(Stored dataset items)
---
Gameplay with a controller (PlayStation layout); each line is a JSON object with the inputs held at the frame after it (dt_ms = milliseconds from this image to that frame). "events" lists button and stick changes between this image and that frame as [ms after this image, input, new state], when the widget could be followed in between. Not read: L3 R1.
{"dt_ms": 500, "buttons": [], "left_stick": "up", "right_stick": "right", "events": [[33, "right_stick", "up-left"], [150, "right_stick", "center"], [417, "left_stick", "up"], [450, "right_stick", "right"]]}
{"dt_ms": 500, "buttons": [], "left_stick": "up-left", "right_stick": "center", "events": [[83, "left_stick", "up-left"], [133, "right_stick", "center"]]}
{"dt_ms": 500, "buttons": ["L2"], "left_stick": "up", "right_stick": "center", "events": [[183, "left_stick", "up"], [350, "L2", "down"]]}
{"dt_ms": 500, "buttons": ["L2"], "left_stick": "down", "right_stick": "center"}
---
From the data above, copy every line where "center" appears.

RESULT FOR THIS EXERCISE »
{"dt_ms": 500, "buttons": [], "left_stick": "up", "right_stick": "right", "events": [[33, "right_stick", "up-left"], [150, "right_stick", "center"], [417, "left_stick", "up"], [450, "right_stick", "right"]]}
{"dt_ms": 500, "buttons": [], "left_stick": "up-left", "right_stick": "center", "events": [[83, "left_stick", "up-left"], [133, "right_stick", "center"]]}
{"dt_ms": 500, "buttons": ["L2"], "left_stick": "up", "right_stick": "center", "events": [[183, "left_stick", "up"], [350, "L2", "down"]]}
{"dt_ms": 500, "buttons": ["L2"], "left_stick": "down", "right_stick": "center"}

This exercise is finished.